The tricky part here is that the keys have to be consistent from update to update. Let's say andy@domainA.com has 100 points and andy@domainB.com has 50 in one update and we list it as
andy@1 100
andy@2 50
based on ordering by highest to lowest. However, there's no guarantee that ordering will hold. It gets even more complex when andy@domainC.com comes in.
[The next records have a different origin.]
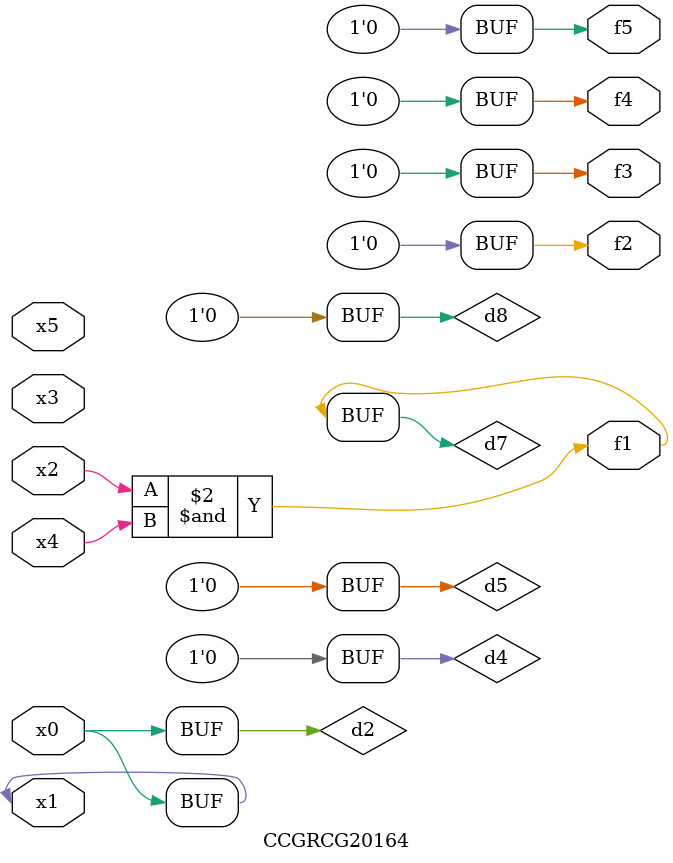
<source format=v>
module CCGRCG20164(
	input x0, x1, x2, x3, x4, x5,
	output f1, f2, f3, f4, f5
);

	wire d1, d2, d3, d4, d5, d6, d7, d8, d9;

	nand (d1, x1);
	buf (d2, x0, x1);
	nand (d3, x2, x4);
	and (d4, d1, d2);
	and (d5, d1, d2);
	nand (d6, d1, d3);
	not (d7, d3);
	xor (d8, d5);
	nor (d9, d5, d6);
	assign f1 = d7;
	assign f2 = d8;
	assign f3 = d8;
	assign f4 = d8;
	assign f5 = d8;
endmodule

</source>
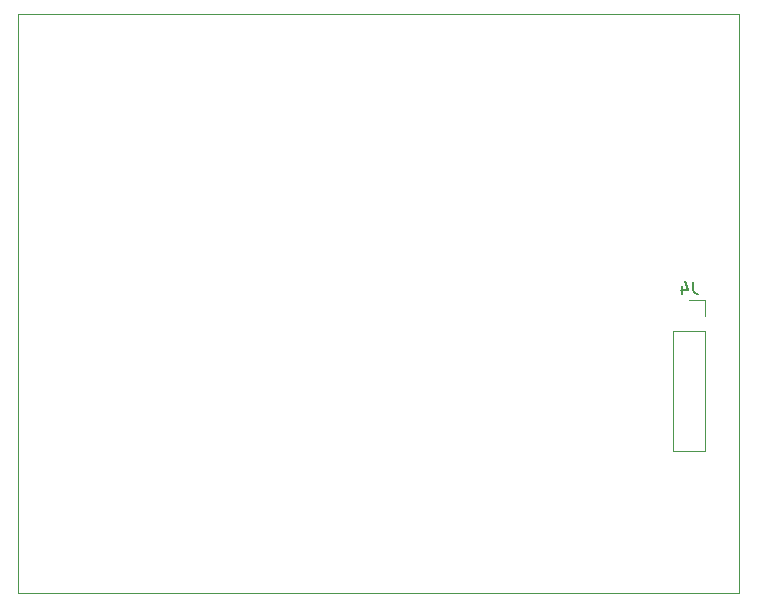
<source format=gbr>
%TF.GenerationSoftware,KiCad,Pcbnew,8.0.5*%
%TF.CreationDate,2025-02-06T11:15:49+08:00*%
%TF.ProjectId,arduino_solar_bikelight_1,61726475-696e-46f5-9f73-6f6c61725f62,rev?*%
%TF.SameCoordinates,Original*%
%TF.FileFunction,Legend,Bot*%
%TF.FilePolarity,Positive*%
%FSLAX46Y46*%
G04 Gerber Fmt 4.6, Leading zero omitted, Abs format (unit mm)*
G04 Created by KiCad (PCBNEW 8.0.5) date 2025-02-06 11:15:49*
%MOMM*%
%LPD*%
G01*
G04 APERTURE LIST*
%ADD10C,0.150000*%
%ADD11C,0.120000*%
%TA.AperFunction,Profile*%
%ADD12C,0.050000*%
%TD*%
G04 APERTURE END LIST*
D10*
X183878333Y-81024819D02*
X183878333Y-81739104D01*
X183878333Y-81739104D02*
X183925952Y-81881961D01*
X183925952Y-81881961D02*
X184021190Y-81977200D01*
X184021190Y-81977200D02*
X184164047Y-82024819D01*
X184164047Y-82024819D02*
X184259285Y-82024819D01*
X182973571Y-81358152D02*
X182973571Y-82024819D01*
X183211666Y-80977200D02*
X183449761Y-81691485D01*
X183449761Y-81691485D02*
X182830714Y-81691485D01*
D11*
%TO.C,J4*%
X182215000Y-85170000D02*
X184875000Y-85170000D01*
X182215000Y-95390000D02*
X182215000Y-85170000D01*
X182215000Y-95390000D02*
X184875000Y-95390000D01*
X183545000Y-82570000D02*
X184875000Y-82570000D01*
X184875000Y-82570000D02*
X184875000Y-83900000D01*
X184875000Y-95390000D02*
X184875000Y-85170000D01*
%TD*%
D12*
X126745000Y-58395000D02*
X187745000Y-58395000D01*
X187745000Y-107395000D01*
X126745000Y-107395000D01*
X126745000Y-58395000D01*
M02*

</source>
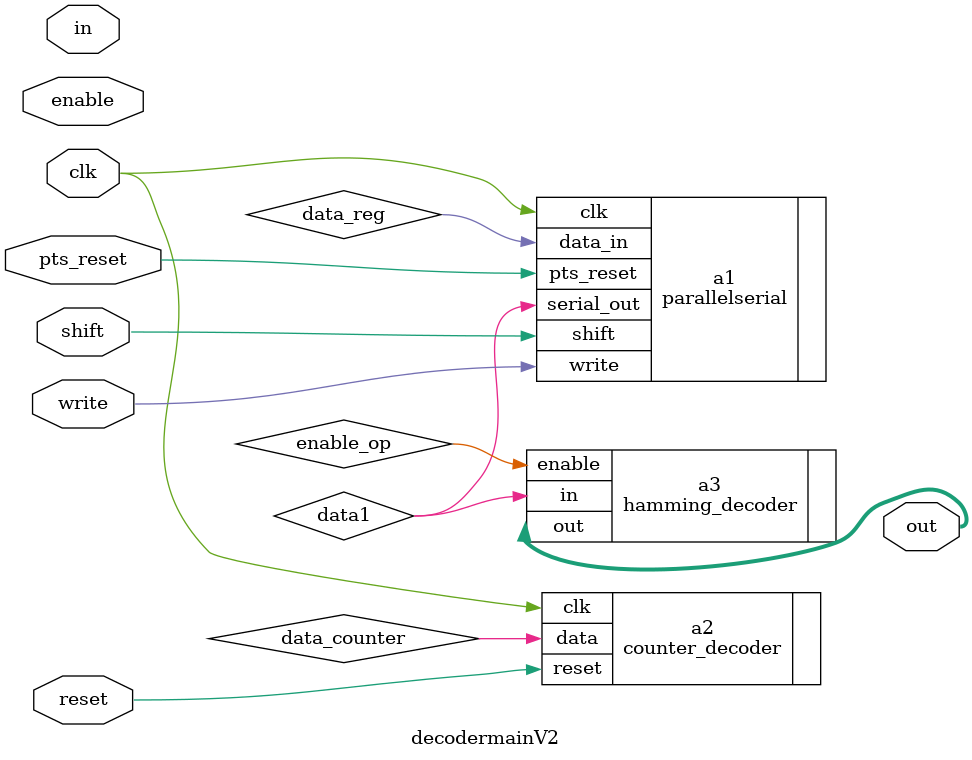
<source format=sv>
module decodermainV2(
    output logic [3:0] out,
    input logic [6:0] in,
    input logic enable,
    input logic clk,
    input logic pts_reset,
    input logic write,
    input logic shift,
    input logic reset
);
    parallelserial a1(
        .clk(clk),
        .pts_reset(pts_reset),
        .write(write),
        .shift(shift),
        .data_in(data_reg),
        .serial_out(data1)
    );
    
    counter_decoder a2(
        .clk(clk),
        .reset(reset),
        .data(data_counter)
    );
    
    hamming_decoder a3(
        .out(out),
        .in(data1),
        .enable(enable_op)
    );
    
endmodule

</source>
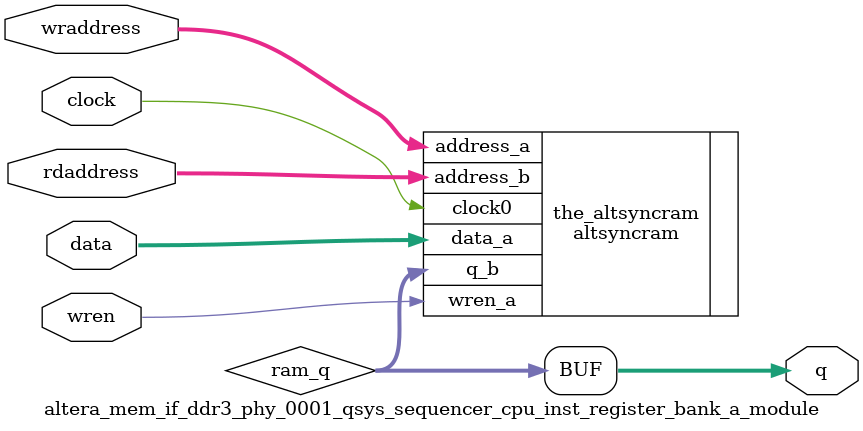
<source format=v>
module altera_mem_if_ddr3_phy_0001_qsys_sequencer_cpu_inst_register_bank_a_module (
                                                                                    // inputs:
                                                                                     clock,
                                                                                     data,
                                                                                     rdaddress,
                                                                                     wraddress,
                                                                                     wren,
                                                                                    // outputs:
                                                                                     q
                                                                                  )
;
  parameter lpm_file = "UNUSED";
  output  [ 31: 0] q;
  input            clock;
  input   [ 31: 0] data;
  input   [  4: 0] rdaddress;
  input   [  4: 0] wraddress;
  input            wren;
  wire    [ 31: 0] q;
  wire    [ 31: 0] ram_q;
  assign q = ram_q;
  altsyncram the_altsyncram
    (
      .address_a (wraddress),
      .address_b (rdaddress),
      .clock0 (clock),
      .data_a (data),
      .q_b (ram_q),
      .wren_a (wren)
    );
  defparam the_altsyncram.address_reg_b = "CLOCK0",
           the_altsyncram.init_file = lpm_file,
           the_altsyncram.maximum_depth = 0,
           the_altsyncram.numwords_a = 32,
           the_altsyncram.numwords_b = 32,
           the_altsyncram.operation_mode = "DUAL_PORT",
           the_altsyncram.outdata_reg_b = "UNREGISTERED",
           the_altsyncram.ram_block_type = "AUTO",
           the_altsyncram.rdcontrol_reg_b = "CLOCK0",
           the_altsyncram.read_during_write_mode_mixed_ports = "DONT_CARE",
           the_altsyncram.width_a = 32,
           the_altsyncram.width_b = 32,
           the_altsyncram.widthad_a = 5,
           the_altsyncram.widthad_b = 5;
endmodule
</source>
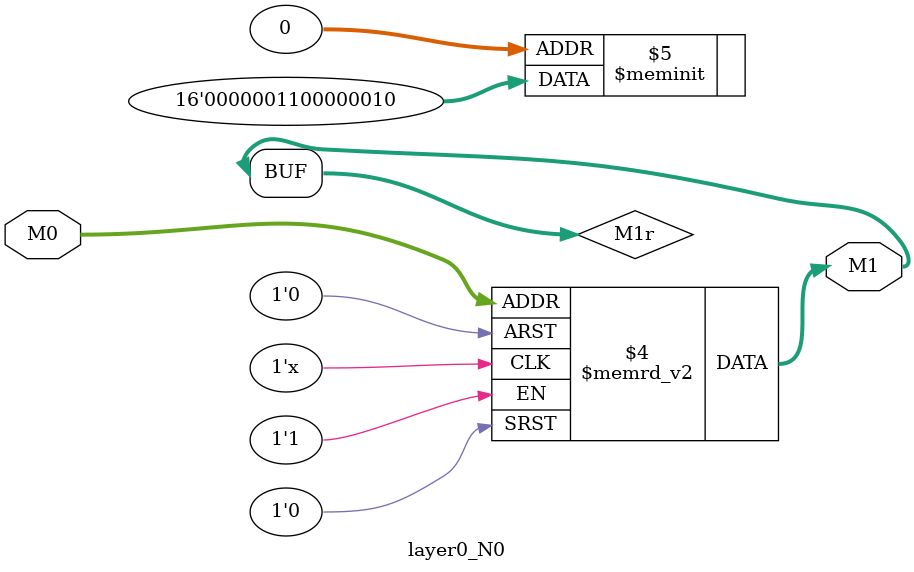
<source format=v>
module layer0_N0 ( input [2:0] M0, output [1:0] M1 );

	(*rom_style = "distributed" *) reg [1:0] M1r;
	assign M1 = M1r;
	always @ (M0) begin
		case (M0)
			3'b000: M1r = 2'b10;
			3'b100: M1r = 2'b11;
			3'b010: M1r = 2'b00;
			3'b110: M1r = 2'b00;
			3'b001: M1r = 2'b00;
			3'b101: M1r = 2'b00;
			3'b011: M1r = 2'b00;
			3'b111: M1r = 2'b00;

		endcase
	end
endmodule

</source>
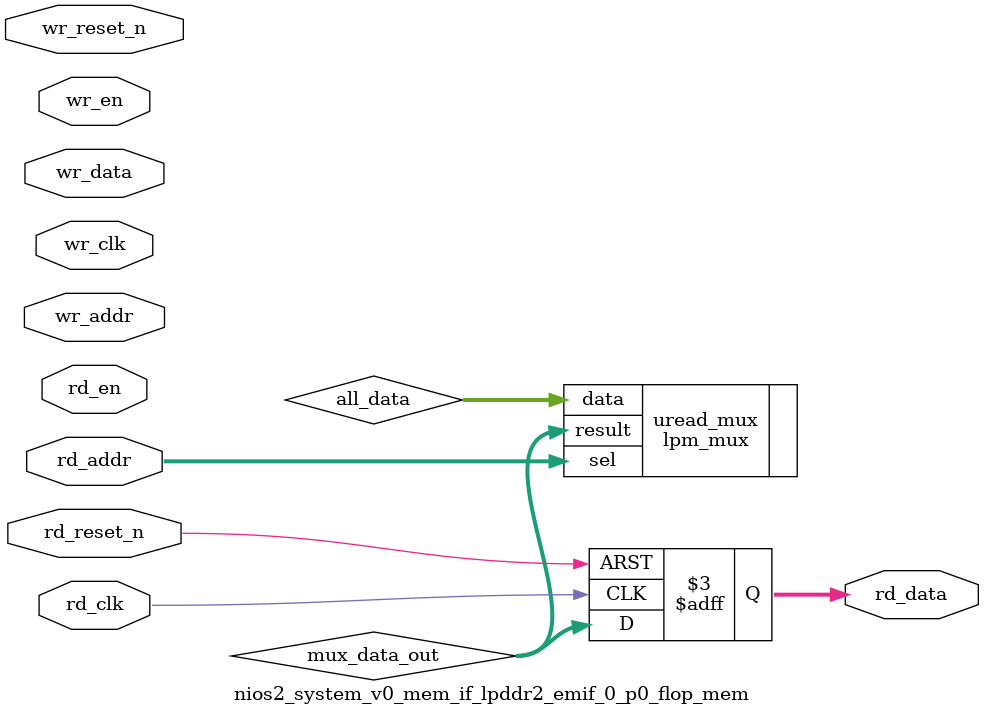
<source format=v>



`timescale 1 ps / 1 ps

(* altera_attribute = "-name ALLOW_SYNCH_CTRL_USAGE ON;-name AUTO_CLOCK_ENABLE_RECOGNITION ON" *)
module nios2_system_v0_mem_if_lpddr2_emif_0_p0_flop_mem(
	wr_reset_n,
	wr_clk,
	wr_en,
	wr_addr,
	wr_data,
	rd_reset_n,
	rd_clk,
	rd_en,
	rd_addr,
	rd_data
);

parameter WRITE_MEM_DEPTH	= "";
parameter WRITE_ADDR_WIDTH	= "";
parameter WRITE_DATA_WIDTH	= "";
parameter READ_MEM_DEPTH	= "";
parameter READ_ADDR_WIDTH	= "";		 
parameter READ_DATA_WIDTH	= "";


input	wr_reset_n;
input	wr_clk;
input	wr_en;
input	[WRITE_ADDR_WIDTH-1:0] wr_addr;
input	[WRITE_DATA_WIDTH-1:0] wr_data;
input	rd_reset_n;
input	rd_clk;
input	rd_en;
input	[READ_ADDR_WIDTH-1:0] rd_addr;
output	[READ_DATA_WIDTH-1:0] rd_data;



wire	[WRITE_DATA_WIDTH*WRITE_MEM_DEPTH-1:0] all_data;
wire	[READ_DATA_WIDTH-1:0] mux_data_out;



// declare a memory with WRITE_MEM_DEPTH entries
// each entry contains a data size of WRITE_DATA_WIDTH
reg	[WRITE_DATA_WIDTH-1:0] data_stored [0:WRITE_MEM_DEPTH-1] /* synthesis syn_preserve = 1 */;
reg	[READ_DATA_WIDTH-1:0] rd_data;

generate
genvar entry;
	for (entry=0; entry < WRITE_MEM_DEPTH; entry=entry+1)
	begin: mem_location
		assign all_data[(WRITE_DATA_WIDTH*(entry+1)-1) : (WRITE_DATA_WIDTH*entry)] = data_stored[entry]; 
		
		always @(posedge wr_clk or negedge wr_reset_n)
		begin
			if (~wr_reset_n) begin
				data_stored[entry] <= {WRITE_DATA_WIDTH{1'b0}};
			end else begin
				if (wr_en) begin
					if (entry == wr_addr) begin
						data_stored[entry] <= wr_data;
					end
				end
			end
		end		
	end
endgenerate

// mux to select the correct output data based on read address
lpm_mux	uread_mux(
	.sel (rd_addr),
	.data (all_data),
	.result (mux_data_out)
	// synopsys translate_off
	,
	.aclr (),
	.clken (),
	.clock ()
	// synopsys translate_on
	);
 defparam uread_mux.lpm_size = READ_MEM_DEPTH;
 defparam uread_mux.lpm_type = "LPM_MUX";
 defparam uread_mux.lpm_width = READ_DATA_WIDTH;
 defparam uread_mux.lpm_widths = READ_ADDR_WIDTH;

always @(posedge rd_clk or negedge rd_reset_n)	
begin
	if (~rd_reset_n) begin
		rd_data <= {READ_DATA_WIDTH{1'b0}};
	end else begin
		rd_data <= mux_data_out;
	end
end

endmodule

</source>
I don't see any solution here that would work without storing some additional state info, since the list can (and will) change from update to update, so simply ordering won't work.
There is a solution w/o storing additional information.

Currently ( if ordered by credit ):
  • andy@1 100 3 0
    andy@2 50 1 0
could become in the next update:
  • andy@2 123 4 0
    andy@1 100 3 0
and seen in the donor list like:
  • andy 123 4 0
    andy 100 3 0
and the swap is impossible to detect.


But, if the list is ordered by the moment ( unix time, datetime, timestamp, etc... ) an user has been first spotted ( e.g. reported his first unit ) by the system we'd have:
  • andy@1 100 3 0 ( 2008-11-23 01:23:45 )
    andy@2 50 1 0 ( 2008-12-01 10:45:23 )
and in the next update the order would look like:
  • andy@1 100 3 0 ( 2008-11-23 01:23:45 )
    andy@2 123 4 0 ( 2008-12-01 10:45:23 )
    andy@N 12 1 0 ( 2008-12-02 10:45:23 )
and the donor list would look like:
  • andy 100 3 0
    andy 123 4 0
    andy 12 1 0
which order, one could use to auto ID the users in a database, e.g.:
  • 21 andy 100 3 0
    22 andy 123 4 0
    23 andy 12 1 0
and we can see a swap can not occur, but the information needed exists and the file's structure has been preserved.


Those IDs are not supposed to come from F@H system, but are my responsibility to add and follow.
That would allow third party stats to show all users' stats and user's using those could self locate and keep track of their personal stats.

That is all possible without changing the structure of the donor list.

PS: Of course, a case exists, where F@H would take care of some sort of IDs.
That would require additional column and could be provided e.g. in another file.
But I have already given up demanding such a file and that is really out of my scope right now.
Would probably get back to that when ( if ever ) the password functionality becomes mandatory.

Re: Donor & Team lists issues

Posted: Mon Dec 15, 2008 8:12 pm
by codysluder
VijayPande wrote:I don't see any solution here that would work without storing some additional state info, since the list can (and will) change from update to update, so simply ordering won't work.
Well, one way to to it is to store the state information for your andy example as
domainA.com=1
domainB.com=2

There's another possiblity: Don't you already have a way to store that information? If each of the donors has a passkey, whether they've ever used it or not. Suppose that andy@domainA.com has never used a passkey. Create a dummy passkey for him. If andy@domainB.com has used their passkey, then you can use it. I'm sure there's a reasonably direct way to convert all these passkeys into a series of integers. I'd think that would be a lot better than whatever method you presently use for the stats, but even that would be a third choice.